Today, The Cut (which is NOT a Jewish-themed magazine) is featuring an oral history of The Beatrice Inn, which for three short years was one of the really sceney places in New York. Craft cocktails, esoteric Continental music, and a living room feeling. It was exclusive, but strangely so, often a baffling crowd of randos and locals as well as celebrities and socialites.
As Neil Shah explains:
The door situation was always funny, because it was the type of place where, some of the nights there would be five really hot girls outside who would not have a hard time getting in anywhere else in New York, and then the door guy would be like, “Sorry, private party tonight.” And then a schlubby dude would just walk right in.

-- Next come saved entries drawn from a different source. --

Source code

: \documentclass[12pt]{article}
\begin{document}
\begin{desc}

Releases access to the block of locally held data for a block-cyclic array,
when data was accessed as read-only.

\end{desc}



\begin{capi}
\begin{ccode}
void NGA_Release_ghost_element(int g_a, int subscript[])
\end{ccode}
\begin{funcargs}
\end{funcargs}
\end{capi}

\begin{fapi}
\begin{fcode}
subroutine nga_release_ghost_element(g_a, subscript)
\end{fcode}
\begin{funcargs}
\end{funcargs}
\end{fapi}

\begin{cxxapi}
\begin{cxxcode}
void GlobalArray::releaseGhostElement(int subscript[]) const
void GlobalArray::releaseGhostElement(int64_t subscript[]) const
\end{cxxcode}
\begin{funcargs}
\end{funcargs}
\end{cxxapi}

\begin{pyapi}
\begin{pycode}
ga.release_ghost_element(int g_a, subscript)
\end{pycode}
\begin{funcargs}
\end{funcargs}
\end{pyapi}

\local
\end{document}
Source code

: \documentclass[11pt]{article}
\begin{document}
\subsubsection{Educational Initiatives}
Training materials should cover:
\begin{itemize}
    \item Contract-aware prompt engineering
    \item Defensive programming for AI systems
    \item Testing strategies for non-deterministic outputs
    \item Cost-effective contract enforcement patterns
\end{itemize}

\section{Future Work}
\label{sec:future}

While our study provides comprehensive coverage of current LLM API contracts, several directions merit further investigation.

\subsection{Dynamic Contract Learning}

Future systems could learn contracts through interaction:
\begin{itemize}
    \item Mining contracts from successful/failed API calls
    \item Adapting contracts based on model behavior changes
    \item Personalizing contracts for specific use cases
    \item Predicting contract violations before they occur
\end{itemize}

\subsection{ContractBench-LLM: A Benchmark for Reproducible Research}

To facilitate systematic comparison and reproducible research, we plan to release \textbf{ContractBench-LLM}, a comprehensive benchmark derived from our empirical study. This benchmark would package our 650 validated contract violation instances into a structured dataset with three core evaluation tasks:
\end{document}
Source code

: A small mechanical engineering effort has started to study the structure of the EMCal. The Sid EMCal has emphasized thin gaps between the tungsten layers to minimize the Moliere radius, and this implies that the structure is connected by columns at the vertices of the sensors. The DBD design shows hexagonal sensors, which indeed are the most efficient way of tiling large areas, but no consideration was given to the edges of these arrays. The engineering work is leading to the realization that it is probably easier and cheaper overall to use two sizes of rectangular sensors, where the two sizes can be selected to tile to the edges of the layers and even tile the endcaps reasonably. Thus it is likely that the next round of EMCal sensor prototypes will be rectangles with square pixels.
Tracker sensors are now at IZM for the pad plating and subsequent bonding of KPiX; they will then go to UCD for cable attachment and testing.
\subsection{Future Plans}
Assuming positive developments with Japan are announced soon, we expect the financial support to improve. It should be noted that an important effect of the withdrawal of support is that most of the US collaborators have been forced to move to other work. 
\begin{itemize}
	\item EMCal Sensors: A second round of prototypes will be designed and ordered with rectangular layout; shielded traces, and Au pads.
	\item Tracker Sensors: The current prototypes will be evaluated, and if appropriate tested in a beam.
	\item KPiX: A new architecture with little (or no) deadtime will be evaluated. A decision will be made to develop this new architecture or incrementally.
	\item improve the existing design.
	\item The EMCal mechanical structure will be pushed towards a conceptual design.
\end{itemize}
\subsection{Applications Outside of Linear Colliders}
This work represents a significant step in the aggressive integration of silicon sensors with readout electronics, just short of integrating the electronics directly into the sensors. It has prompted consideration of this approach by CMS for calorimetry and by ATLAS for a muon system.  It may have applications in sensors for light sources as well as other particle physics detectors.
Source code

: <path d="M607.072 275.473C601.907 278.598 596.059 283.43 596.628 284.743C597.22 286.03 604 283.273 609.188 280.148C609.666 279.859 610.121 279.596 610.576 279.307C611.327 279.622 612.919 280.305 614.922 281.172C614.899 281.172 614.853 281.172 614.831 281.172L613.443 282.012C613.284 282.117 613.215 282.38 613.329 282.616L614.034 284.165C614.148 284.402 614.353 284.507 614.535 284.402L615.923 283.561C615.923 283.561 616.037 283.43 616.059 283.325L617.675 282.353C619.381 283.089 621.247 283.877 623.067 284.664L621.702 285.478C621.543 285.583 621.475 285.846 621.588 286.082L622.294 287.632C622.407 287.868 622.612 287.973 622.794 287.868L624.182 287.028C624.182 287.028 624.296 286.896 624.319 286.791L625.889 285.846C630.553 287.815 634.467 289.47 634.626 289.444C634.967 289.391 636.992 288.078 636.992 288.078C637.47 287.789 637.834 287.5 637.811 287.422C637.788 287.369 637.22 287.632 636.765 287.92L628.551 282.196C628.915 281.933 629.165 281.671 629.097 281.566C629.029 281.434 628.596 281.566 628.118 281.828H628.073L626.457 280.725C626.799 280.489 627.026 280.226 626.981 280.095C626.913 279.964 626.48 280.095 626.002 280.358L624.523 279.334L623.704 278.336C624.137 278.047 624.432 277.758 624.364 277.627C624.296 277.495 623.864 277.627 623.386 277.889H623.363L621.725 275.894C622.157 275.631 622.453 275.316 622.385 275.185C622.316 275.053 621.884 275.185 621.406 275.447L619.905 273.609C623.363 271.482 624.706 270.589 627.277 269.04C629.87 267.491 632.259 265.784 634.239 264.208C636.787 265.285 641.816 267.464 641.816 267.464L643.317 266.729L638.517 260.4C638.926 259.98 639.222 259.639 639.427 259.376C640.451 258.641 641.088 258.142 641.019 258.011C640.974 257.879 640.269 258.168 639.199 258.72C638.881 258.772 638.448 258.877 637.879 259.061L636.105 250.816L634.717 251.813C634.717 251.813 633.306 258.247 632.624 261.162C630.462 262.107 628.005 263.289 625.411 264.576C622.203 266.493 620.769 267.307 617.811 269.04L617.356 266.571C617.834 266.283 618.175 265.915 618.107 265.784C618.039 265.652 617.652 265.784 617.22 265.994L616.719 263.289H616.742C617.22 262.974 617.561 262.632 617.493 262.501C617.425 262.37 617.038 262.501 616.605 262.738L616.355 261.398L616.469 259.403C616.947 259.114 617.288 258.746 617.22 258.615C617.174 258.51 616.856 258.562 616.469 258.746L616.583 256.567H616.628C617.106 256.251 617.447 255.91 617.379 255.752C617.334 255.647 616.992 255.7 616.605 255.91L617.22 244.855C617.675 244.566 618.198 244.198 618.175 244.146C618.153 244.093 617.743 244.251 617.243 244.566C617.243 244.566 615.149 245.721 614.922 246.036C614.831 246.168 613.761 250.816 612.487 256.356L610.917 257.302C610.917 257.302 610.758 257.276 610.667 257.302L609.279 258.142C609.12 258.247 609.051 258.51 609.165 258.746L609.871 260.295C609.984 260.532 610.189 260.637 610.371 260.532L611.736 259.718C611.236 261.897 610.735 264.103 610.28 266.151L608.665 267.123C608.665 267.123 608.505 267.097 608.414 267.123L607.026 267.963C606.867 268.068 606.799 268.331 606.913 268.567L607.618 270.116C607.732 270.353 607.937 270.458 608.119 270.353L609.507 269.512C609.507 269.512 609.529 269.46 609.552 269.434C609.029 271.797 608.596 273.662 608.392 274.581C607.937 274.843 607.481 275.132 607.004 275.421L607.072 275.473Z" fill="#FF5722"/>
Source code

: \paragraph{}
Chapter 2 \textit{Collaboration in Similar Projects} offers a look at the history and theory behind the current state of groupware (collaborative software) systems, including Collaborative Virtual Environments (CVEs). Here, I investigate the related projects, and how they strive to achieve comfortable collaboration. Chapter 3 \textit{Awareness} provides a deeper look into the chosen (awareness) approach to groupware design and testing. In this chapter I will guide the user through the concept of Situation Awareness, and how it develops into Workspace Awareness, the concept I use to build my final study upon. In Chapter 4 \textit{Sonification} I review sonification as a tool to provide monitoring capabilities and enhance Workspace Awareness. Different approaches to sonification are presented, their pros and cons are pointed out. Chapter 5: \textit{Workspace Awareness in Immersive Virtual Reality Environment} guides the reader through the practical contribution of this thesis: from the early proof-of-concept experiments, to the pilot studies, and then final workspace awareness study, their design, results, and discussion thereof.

The excuse you’d always got if they wouldn’t let you in was “private party,” which you knew was bullshit because other people were getting in.
Behind the project was Paul Sevigny, brother of actress Chloë Sevigny, and Matt Abramcyk, a graduate of the Orthdox private school Ramaz. Tucked away in the West Village, the spot became the target of police raids and noise complaints–Abramcyk’s brother Jack often DJed–before it closed in 2009.
It’s since reopened as a restaurant under new ownership–apparently they serve a pastrami taco–and Abramcyk has moved on to other projects. Nevertheless, the oral history is a compelling snapshot of a magnetic place that burst under the weight of its own coolness at a very strange moment in the history of the city. Or something like that.